Tauroursodeoxycholic acid (TUDCA) is a taurine conjugated form of ursodeoxycholic acid (UDCA) with higher hydrophility. To further evaluate the efficacy and safety of TUDCA for primary biliary cholangitis (PBC), we performed this study on Chinese patients. 199 PBC patients were randomly assigned to either 250 mg TUDCA plus UDCA placebo or 250 mg UDCA plus TUDCA placebo, 3 times per day for 24 weeks. The primary endpoint was defined as percentage of patients achieving serum alkaline phosphatase (ALP) reduction of more than 25% from baseline.
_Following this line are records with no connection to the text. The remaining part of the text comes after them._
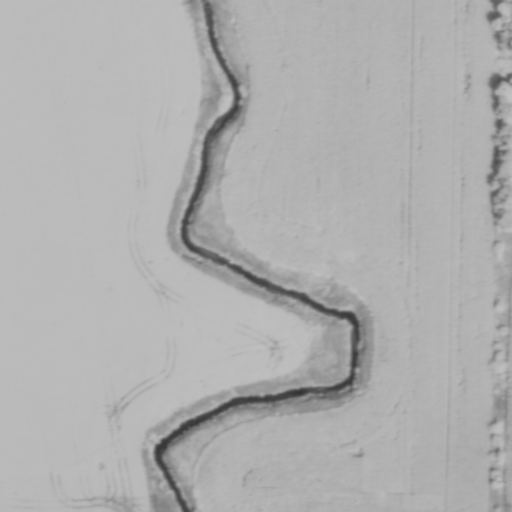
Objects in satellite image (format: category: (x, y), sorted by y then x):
crop: (368, 245)
crop: (103, 256)
river: (293, 291)
crop: (510, 482)
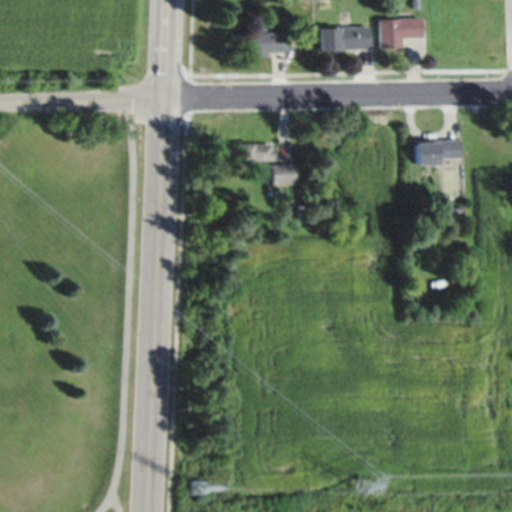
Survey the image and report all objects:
building: (396, 30)
building: (343, 37)
building: (265, 42)
road: (256, 95)
building: (254, 151)
building: (432, 151)
building: (280, 173)
road: (153, 255)
road: (126, 301)
park: (69, 311)
power tower: (361, 484)
power tower: (193, 485)
road: (113, 502)
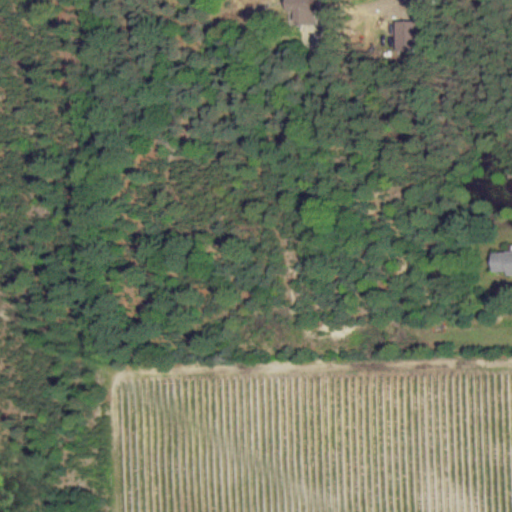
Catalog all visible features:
road: (328, 7)
building: (305, 11)
building: (408, 36)
building: (503, 262)
road: (375, 334)
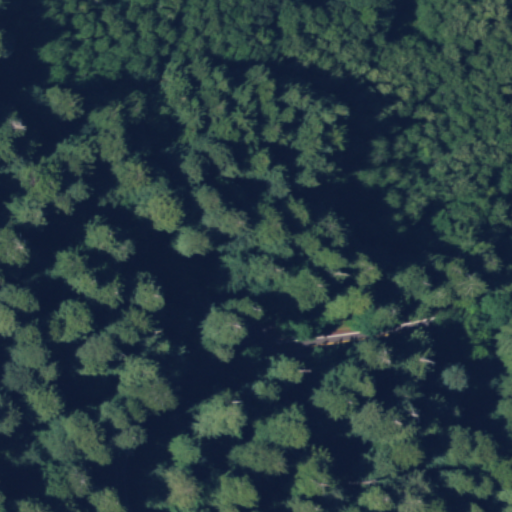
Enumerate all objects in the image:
road: (143, 101)
road: (159, 241)
road: (350, 338)
road: (99, 385)
road: (168, 448)
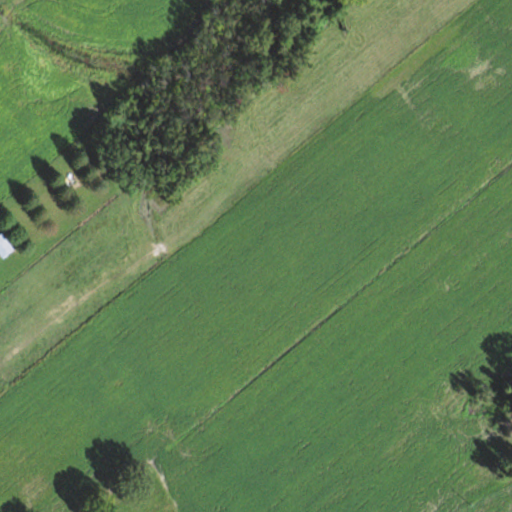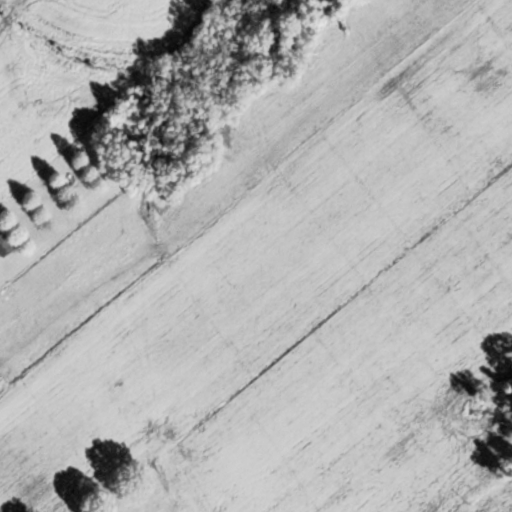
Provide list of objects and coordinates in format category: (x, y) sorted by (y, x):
building: (5, 246)
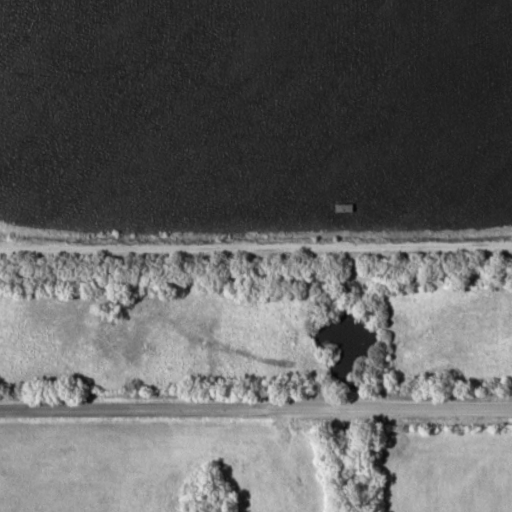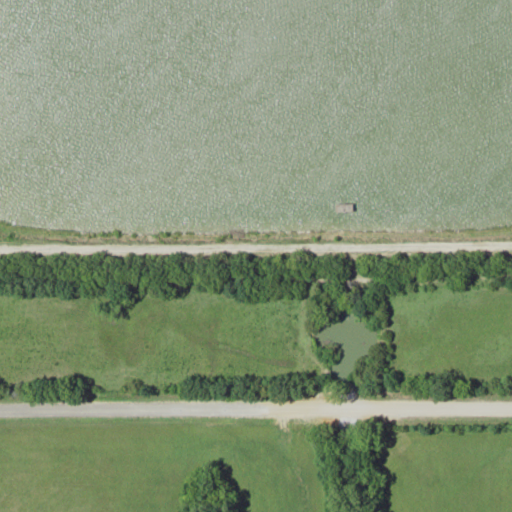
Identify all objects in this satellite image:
road: (256, 405)
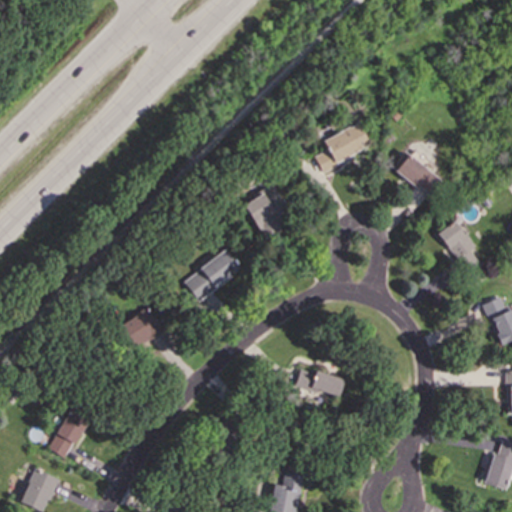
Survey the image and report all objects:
road: (168, 39)
road: (85, 83)
road: (122, 120)
building: (342, 149)
building: (419, 177)
road: (179, 178)
building: (269, 208)
building: (459, 247)
building: (212, 278)
road: (361, 281)
building: (499, 321)
building: (136, 334)
road: (205, 373)
building: (320, 385)
road: (415, 391)
building: (508, 394)
building: (68, 437)
building: (501, 466)
building: (38, 492)
building: (286, 494)
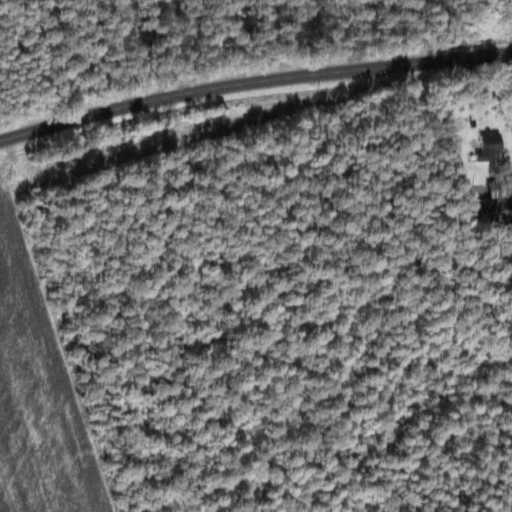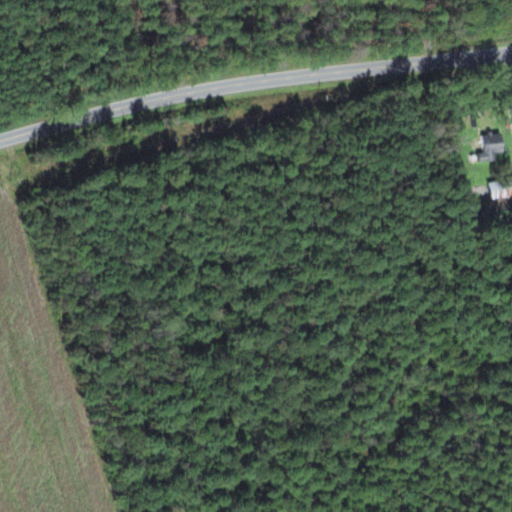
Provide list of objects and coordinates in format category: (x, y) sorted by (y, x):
road: (253, 82)
building: (485, 146)
building: (497, 188)
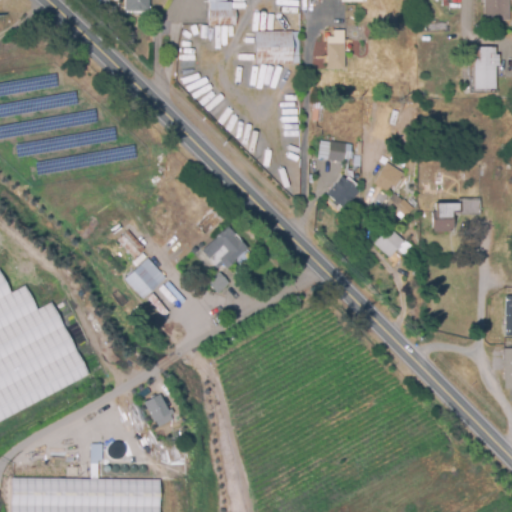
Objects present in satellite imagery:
building: (348, 0)
building: (351, 0)
building: (135, 5)
building: (134, 6)
road: (173, 7)
building: (495, 9)
building: (495, 10)
building: (218, 12)
building: (220, 12)
building: (340, 15)
road: (25, 22)
road: (480, 37)
road: (154, 43)
road: (171, 44)
building: (273, 47)
building: (274, 47)
building: (333, 50)
building: (332, 51)
building: (483, 67)
building: (482, 71)
road: (159, 91)
building: (315, 113)
road: (307, 125)
building: (370, 147)
building: (329, 150)
building: (333, 151)
building: (357, 155)
building: (386, 177)
building: (387, 178)
building: (340, 192)
building: (341, 193)
building: (396, 206)
building: (467, 206)
building: (399, 207)
building: (454, 213)
building: (442, 218)
road: (282, 223)
building: (385, 240)
building: (388, 242)
building: (128, 244)
building: (130, 245)
building: (223, 249)
building: (223, 250)
building: (143, 278)
building: (142, 280)
building: (216, 283)
building: (216, 283)
building: (507, 313)
building: (507, 323)
road: (444, 347)
building: (32, 353)
road: (481, 356)
road: (161, 366)
building: (506, 368)
building: (508, 369)
building: (155, 408)
building: (156, 410)
building: (93, 453)
building: (84, 495)
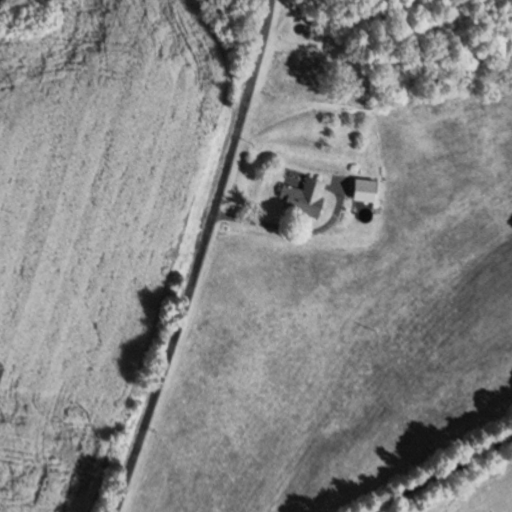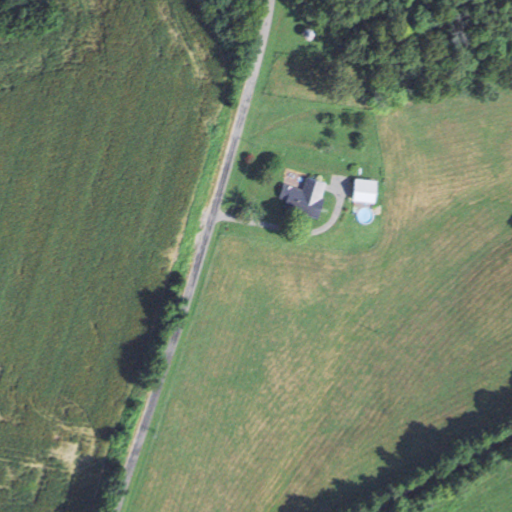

At week 24, 75.97% of patients in the TUDCA group and 80.88% of patients in the UDCA group achieved a serum ALP reduction of more than 25% from baseline (P = 0.453). The percentage of patients with serum ALP levels declined more than 40% following 24 weeks of treatment was 55.81% in the TUDCA group and 52.94% in the UDCA group (P = 0.699). Both groups showed similar improvement in serum levels of ALP, aspartate aminotransferase, and total bilirubin (P > 0.05). The proportion of patients with pruritus/scratch increased from 1.43% to 10.00% in UDCA group, while there's no change in TUDCA group (P = 0.023). Both drugs were well tolerated, with comparable adverse event rates between the 2 groups. TUDCA is safe and as efficacious as UDCA for the treatment of PBC, and may be better to relieve symptoms than UDCA.